**TEXT EXCERPT:**

Pharmacists are not required to distribute Plan B “morning after” pill

CHICAGO, Dec. 18 Christian Newswire—This morning, the Illinois Supreme Court handed the governor another setback in the case of Morr-Fitz v. Blagojevich, et al. The court held that pharmacists may now defend their right of conscience against the state’s “Emergency Rule” which forces pharmacies to stock and disperse Plan B contraception (known as the “morning after” pill) under threat of sanction or even loss of license. Today’s decision is a reversal of the lower courts’ ruling against the pharmacists on the grounds that the case was not ripe for adjudication.

The “Emergency Rule” was issued by Illinois Governor Rod Blagojevich in 2005, requiring pharmacies to dispense the Plan B contraceptive without delay and without regard to the religious beliefs or conscience of the dispensing pharmacist. The Governor stated publicly that “pharmacists with moral objections should find another profession,” and “must fill prescriptions without making moral judgments.” The Governor’s rule was eventually adopted as an Administrative Rule, and within weeks of its final enactment, the Department of Financial & Professional Regulation began prosecuting pharmacies and/or pharmacists alleged to have violated the Rule.

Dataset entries
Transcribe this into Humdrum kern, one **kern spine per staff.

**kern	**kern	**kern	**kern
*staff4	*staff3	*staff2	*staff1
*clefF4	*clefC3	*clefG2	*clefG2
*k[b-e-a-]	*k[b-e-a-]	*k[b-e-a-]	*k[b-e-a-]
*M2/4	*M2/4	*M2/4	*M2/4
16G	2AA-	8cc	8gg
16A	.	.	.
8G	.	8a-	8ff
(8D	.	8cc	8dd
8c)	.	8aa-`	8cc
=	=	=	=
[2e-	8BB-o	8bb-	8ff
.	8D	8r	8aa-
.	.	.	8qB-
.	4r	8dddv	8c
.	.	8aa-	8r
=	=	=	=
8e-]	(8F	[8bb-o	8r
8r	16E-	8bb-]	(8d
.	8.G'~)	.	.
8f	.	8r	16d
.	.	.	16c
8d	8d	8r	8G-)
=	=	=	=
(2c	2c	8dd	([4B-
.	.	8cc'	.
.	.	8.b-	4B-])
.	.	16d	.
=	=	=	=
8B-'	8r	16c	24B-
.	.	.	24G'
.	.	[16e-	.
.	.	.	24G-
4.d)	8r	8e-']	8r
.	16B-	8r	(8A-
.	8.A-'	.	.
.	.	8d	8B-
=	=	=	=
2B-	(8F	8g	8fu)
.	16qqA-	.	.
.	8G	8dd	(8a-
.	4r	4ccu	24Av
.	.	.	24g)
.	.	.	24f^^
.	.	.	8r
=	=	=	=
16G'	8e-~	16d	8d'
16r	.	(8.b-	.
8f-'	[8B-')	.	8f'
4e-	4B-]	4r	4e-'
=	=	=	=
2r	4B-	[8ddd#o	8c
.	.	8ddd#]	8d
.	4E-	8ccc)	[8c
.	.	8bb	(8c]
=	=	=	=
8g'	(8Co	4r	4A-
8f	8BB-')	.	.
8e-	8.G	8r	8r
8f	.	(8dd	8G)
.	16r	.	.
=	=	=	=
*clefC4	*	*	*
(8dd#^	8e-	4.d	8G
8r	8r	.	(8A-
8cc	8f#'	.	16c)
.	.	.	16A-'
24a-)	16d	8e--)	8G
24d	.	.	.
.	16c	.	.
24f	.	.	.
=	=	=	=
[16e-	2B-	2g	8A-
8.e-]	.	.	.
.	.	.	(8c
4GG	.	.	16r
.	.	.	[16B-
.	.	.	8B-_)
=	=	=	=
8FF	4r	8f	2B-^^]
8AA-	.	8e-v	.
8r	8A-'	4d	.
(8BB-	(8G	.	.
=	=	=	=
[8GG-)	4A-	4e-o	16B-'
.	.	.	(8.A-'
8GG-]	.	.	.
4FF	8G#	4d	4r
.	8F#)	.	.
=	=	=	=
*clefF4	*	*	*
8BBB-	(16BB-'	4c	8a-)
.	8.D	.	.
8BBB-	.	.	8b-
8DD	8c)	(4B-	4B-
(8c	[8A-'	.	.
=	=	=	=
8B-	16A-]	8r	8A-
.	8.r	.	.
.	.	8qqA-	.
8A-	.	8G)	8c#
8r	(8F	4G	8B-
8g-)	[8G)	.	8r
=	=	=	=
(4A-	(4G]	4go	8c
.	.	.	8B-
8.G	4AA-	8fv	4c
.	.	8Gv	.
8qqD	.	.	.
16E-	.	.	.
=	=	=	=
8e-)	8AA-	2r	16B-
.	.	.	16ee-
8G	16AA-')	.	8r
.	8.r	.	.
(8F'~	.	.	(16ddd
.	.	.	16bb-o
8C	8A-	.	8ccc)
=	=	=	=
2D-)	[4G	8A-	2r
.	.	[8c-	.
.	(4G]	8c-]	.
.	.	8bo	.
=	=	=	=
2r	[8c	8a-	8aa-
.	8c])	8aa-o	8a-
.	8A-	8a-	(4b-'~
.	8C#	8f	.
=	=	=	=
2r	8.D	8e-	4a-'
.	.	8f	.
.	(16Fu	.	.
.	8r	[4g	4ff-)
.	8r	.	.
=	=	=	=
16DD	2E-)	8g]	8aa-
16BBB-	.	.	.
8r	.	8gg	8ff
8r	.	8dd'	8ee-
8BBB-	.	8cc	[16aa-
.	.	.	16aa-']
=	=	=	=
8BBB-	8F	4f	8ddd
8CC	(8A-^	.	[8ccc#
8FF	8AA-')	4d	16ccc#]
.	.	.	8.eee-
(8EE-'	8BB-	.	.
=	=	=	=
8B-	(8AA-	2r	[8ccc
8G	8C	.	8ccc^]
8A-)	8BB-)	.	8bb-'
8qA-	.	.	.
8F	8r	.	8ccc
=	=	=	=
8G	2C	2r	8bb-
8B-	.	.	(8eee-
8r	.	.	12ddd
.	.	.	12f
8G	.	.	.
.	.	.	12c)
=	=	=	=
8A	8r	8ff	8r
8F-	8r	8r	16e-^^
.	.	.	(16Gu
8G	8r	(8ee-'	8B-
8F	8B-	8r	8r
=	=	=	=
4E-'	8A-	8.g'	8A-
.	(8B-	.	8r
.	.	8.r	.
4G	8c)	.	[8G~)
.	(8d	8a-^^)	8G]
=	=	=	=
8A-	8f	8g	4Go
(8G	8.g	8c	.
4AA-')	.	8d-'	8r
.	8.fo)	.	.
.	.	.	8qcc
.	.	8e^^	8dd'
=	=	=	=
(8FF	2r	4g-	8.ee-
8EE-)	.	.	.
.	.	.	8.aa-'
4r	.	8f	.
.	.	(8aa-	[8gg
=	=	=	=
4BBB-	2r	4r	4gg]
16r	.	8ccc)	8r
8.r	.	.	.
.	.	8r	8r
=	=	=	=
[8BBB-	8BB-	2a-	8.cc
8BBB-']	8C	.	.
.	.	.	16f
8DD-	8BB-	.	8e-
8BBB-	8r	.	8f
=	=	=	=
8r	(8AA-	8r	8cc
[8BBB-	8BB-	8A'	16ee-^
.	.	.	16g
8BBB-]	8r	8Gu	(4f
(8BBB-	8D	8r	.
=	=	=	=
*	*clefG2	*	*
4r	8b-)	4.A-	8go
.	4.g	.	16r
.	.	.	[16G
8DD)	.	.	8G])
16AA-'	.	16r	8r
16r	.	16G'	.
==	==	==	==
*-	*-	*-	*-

**EXERCISE A:**
Which words and phrases does the article on the Plan B ruling set inside quotation marks? List each distinct one once.
**EXERCISE B:**
Answer these questions from the article on the Plan B ruling:
(i) In what year was the “Emergency Rule” issued?
(ii) On what grounds had the lower courts ruled against the pharmacists?
(iii) Which department began prosecuting pharmacies and/or pharmacists under the Rule?
**EXERCISE C:**
Can you resume the article on the Plan B ruling after its final sentence?

**RESPONSE AREA A:**
- “morning after”
- “Emergency Rule”
- “pharmacists with moral objections should find another profession,”
- “must fill prescriptions without making moral judgments.”

**RESPONSE AREA B:**
(i) 2005
(ii) That the case was not ripe for adjudication
(iii) The Department of Financial & Professional Regulation

**RESPONSE AREA C:**
In response, pharmacists Luke Vander Bleek and Glen Kosirog challenged the Rule in court, garnering the support of many groups along the way, including the Illinois and American Pharmacists Associations. The pharmacists claimed, in a nine-count complaint, that the governor’s dictate and the administrative rule that followed were violations of their statutorily and constitutionally protected rights to conscience and free exercise of religion.

Richard Baker, of the Chicago law firm of Mauck & Baker, LLC, filed a friend of the court brief on behalf of both the Illinois and American Pharmacists’ Associations.

“No pharmacist should ever be forced to choose between their conscience and their livelihood,” said Baker. “This decision is good news in light of the many new legislative initiatives, to override the conscience of those, like Luke Vander Bleek and Glen Kosirog, who seek to follow the dictates of conscience in practicing their profession. We would all do well to pay more attention to our consciences—the governor included. I am pleased with the result and hope that the circuit court, on remand, will vindicate the fundamental right of pharmacists in Illinois to follow their conscience in their vocation.”